Current research in DNA computing uses DNA as a data structure ('representational DNA'), but any algorithm which only assumes manual manipulation of data representations is unlikely to fare well in terms of time taken to produce a result. Thus, the issue is whether all the steps involved in algorithms for manipulating representational DNA can themselves be 'automated'.

Automated DNA can be achieved:

by encoding algorithmic processes (those normally achieved through human intervention) as executable DNA strands which, when transcribed into RNA and mapped onto enzymes within the test tube, can manipulate the representational DNA

by introducing ready-made enzymes from outside to be combined in the same test tube as the representational DNA, so that operations currently executed manually outside the test tube take place within the test tube.

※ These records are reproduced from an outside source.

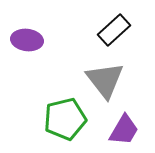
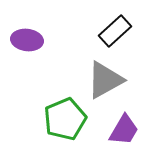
black rectangle: moved 1 px right, 1 px down
gray triangle: rotated 39 degrees clockwise
green pentagon: rotated 9 degrees counterclockwise
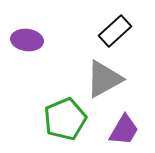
gray triangle: moved 1 px left, 1 px up
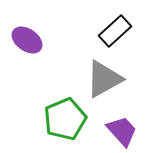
purple ellipse: rotated 28 degrees clockwise
purple trapezoid: moved 2 px left, 1 px down; rotated 72 degrees counterclockwise
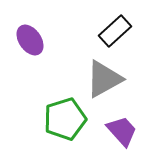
purple ellipse: moved 3 px right; rotated 20 degrees clockwise
green pentagon: rotated 6 degrees clockwise
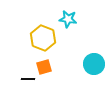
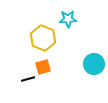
cyan star: rotated 12 degrees counterclockwise
orange square: moved 1 px left
black line: rotated 16 degrees counterclockwise
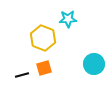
orange square: moved 1 px right, 1 px down
black line: moved 6 px left, 4 px up
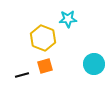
orange square: moved 1 px right, 2 px up
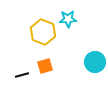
yellow hexagon: moved 6 px up
cyan circle: moved 1 px right, 2 px up
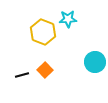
orange square: moved 4 px down; rotated 28 degrees counterclockwise
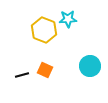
yellow hexagon: moved 1 px right, 2 px up
cyan circle: moved 5 px left, 4 px down
orange square: rotated 21 degrees counterclockwise
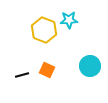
cyan star: moved 1 px right, 1 px down
orange square: moved 2 px right
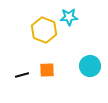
cyan star: moved 3 px up
orange square: rotated 28 degrees counterclockwise
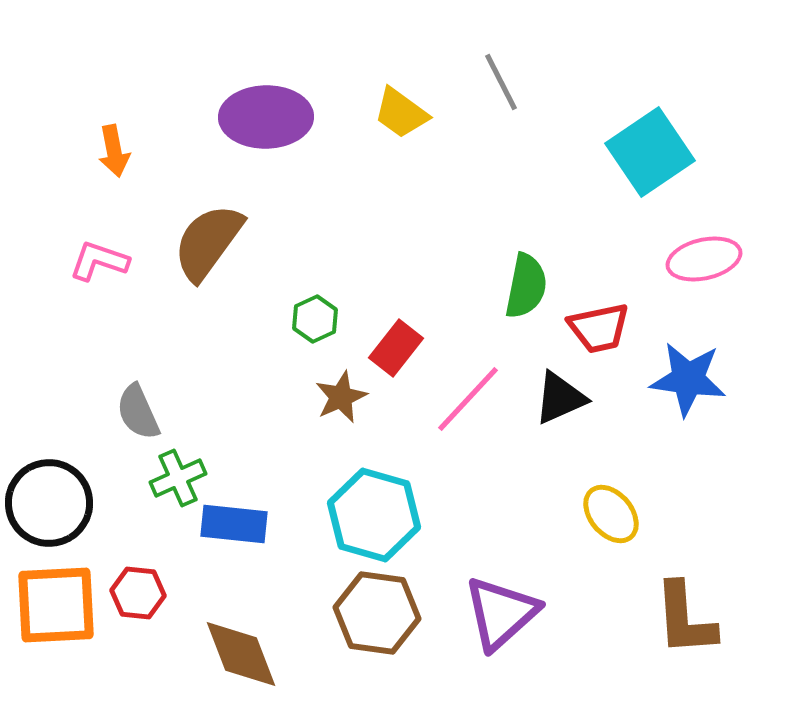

These two processes are roughly similar to those cellular processes in which a cell's DNA produces proteins and enzymes for use by itself (intracellular), and by other cells (extracellular), respectively.

Thus, it is proposed that new DNA algorithms, resembling in vivo processes in which the initial data pool need not contain every possible final answer, are needed.

Furthermore, because of the huge information storage capacity of DNA (1 mmol of DNA can encode 2 gigabytes of information), there is a need for rapid and accurate data acces to take advantage of the massive parallelism. It is suggested that an automatic device is needed to accelerate readout and take advantage of the massive parallelism.